Specification mutation testing for measuring formal-specification tightness.
A proof only protects the property that was specified. If a specification is
weaker than the intended behavior, a verifier can certify code while leaving the
real defect untouched. specmut treats a specification as a set of accepted
models, generates nearby specification mutants, and measures the fraction whose
model sets differ from the original. The resulting tightness score
τ ∈ [0, 1] is a quantitative test for under-constraint: a tight specification
kills most nearby mutants, a loose one does not.
- Parses first-order-logic (
.fol) and Lean theorem statements into an internal logical representation. - Generates a bounded neighborhood of specification mutants (strengthening, weakening, replacement).
- Compares mutant model sets against the original using bounded finite-model enumeration and an SMT (Z3) backend.
- Reports a tightness score, surviving mutants (as candidate weaknesses), and per-theorem summaries in JSON or HTML.
specmut does not prove theorems. For Lean input it analyzes the proposition a
theorem states, not its proof term.
crates/ Rust workspace (the tool)
specmut-core/ mutation, model enumeration, tightness metric
specmut-smt/ Z3 backend
specmut-parser/ FOL / Lean front ends
specmut-lean/ Lean slicing + IR translation
specmut-cli/ command-line binary
python/ specmut_viz: reporting / plotting package
specs/ example specifications and implementations
phase4/ LLM specification-repair experiment (scripts + benchmarks)

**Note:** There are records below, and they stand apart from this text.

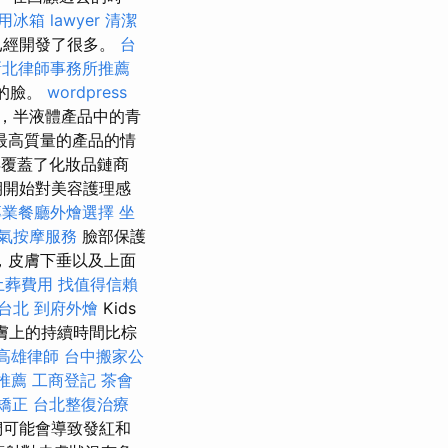
用冰箱
lawyer
清潔
已經開發了很多。
台
新北律師事務所推薦
的臉。
wordpress
，半液體產品中的青
最高質量的產品的情
年覆蓋了化妝品鏈商
期開始對美容護理感
專業餐廳外燴選擇
坐
氣按摩服務
臉部保護
，皮膚下垂以及上面
土葬費用
找值得信賴
 台北
到府外燴
Kids
皮膚上的持續時間比棕
高雄律師
台中搬家公
推薦
工商登記
茶會
矯正
台北整復治療
們可能會導致發紅和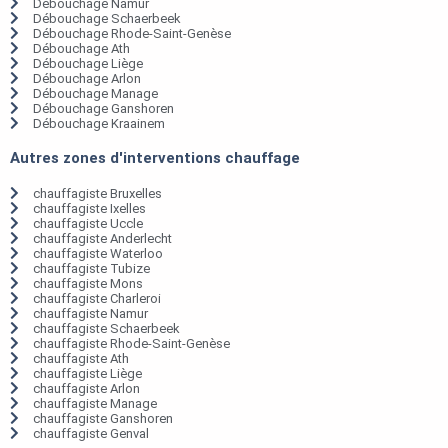
Débouchage Namur
Débouchage Schaerbeek
Débouchage Rhode-Saint-Genèse
Débouchage Ath
Débouchage Liège
Débouchage Arlon
Débouchage Manage
Débouchage Ganshoren
Débouchage Kraainem
Autres zones d'interventions chauffage
chauffagiste Bruxelles
chauffagiste Ixelles
chauffagiste Uccle
chauffagiste Anderlecht
chauffagiste Waterloo
chauffagiste Tubize
chauffagiste Mons
chauffagiste Charleroi
chauffagiste Namur
chauffagiste Schaerbeek
chauffagiste Rhode-Saint-Genèse
chauffagiste Ath
chauffagiste Liège
chauffagiste Arlon
chauffagiste Manage
chauffagiste Ganshoren
chauffagiste Genval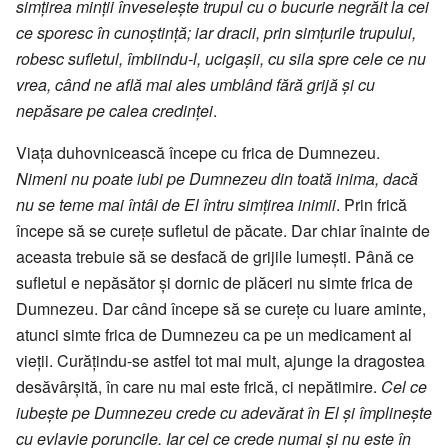
simțirea minții înveselește trupul cu o bucurie negrăit la cei
ce sporesc în cunoștință; iar dracii, prin simțurile trupului,
robesc sufletul, îmbiindu-l, ucigașii, cu sila spre cele ce nu
vrea, când ne află mai ales umblând fără grijă și cu
nepăsare pe calea credinței
.
Viața duhovnicească începe cu frica de Dumnezeu.
Nimeni nu poate iubi pe Dumnezeu din toată inima, dacă
nu se teme mai întâi de El întru simțirea inimii
. Prin frică
începe să se curețe sufletul de păcate. Dar chiar înainte de
aceasta trebuie să se desfacă de grijile lumești. Până ce
sufletul e nepăsător și dornic de plăceri nu simte frica de
Dumnezeu. Dar când începe să se curețe cu luare aminte,
atunci simte frica de Dumnezeu ca pe un medicament al
vieții. Curățindu-se astfel tot mai mult, ajunge la dragostea
desăvârșită, în care nu mai este frică, ci nepătimire.
Cel ce
iubește pe Dumnezeu crede cu adevărat în El și împlinește
cu evlavie poruncile. Iar cel ce crede numai și nu este în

cargo build --release # binary at target/release/specmut
Lean analysis requires Lean 4 on PATH (via elan). The Python reporting layer:
cd python && pip install -e .
Analyze a specification file and print a JSON tightness report:
target/release/specmut analyze specs/sorting/sort.fol -n 3 -f json
Analyze a Lean file (per-theorem slicing):
target/release/specmut analyze path/to/File.lean --lean-full -n 2 -f json
Key flags: -n/--model-bound (carrier size for model enumeration),
-e/--epsilon (mutation neighborhood radius), -f/--format (json/html),
-o/--out (output path).
phase4/ contains an experiment that tests whether mutation feedback can steer
a small code model toward tighter Lean theorem statements. Each task supplies a
Lean scaffold (axioms + helper predicates); the model emits theorem-only output,
which is sanitized, type-checked, analyzed, and in the specmut-informed
variant, repaired against a required theorem template. Pipeline stages live in
phase4/scripts/ and are driven by run_pipeline.py; task definitions are under
phase4/benchmarks/.
The experiment talks to a model server over HTTP. The server URL is not stored in the repo; set it in your environment before running the generation stages:
export OLLAMA_URL=http://host:port # your model server
export PHASE4_CONFIG=phase4/config_qwen_specmut_feedback_pilot5.tomlThe model tag is set in the chosen phase4/config*.toml under [models].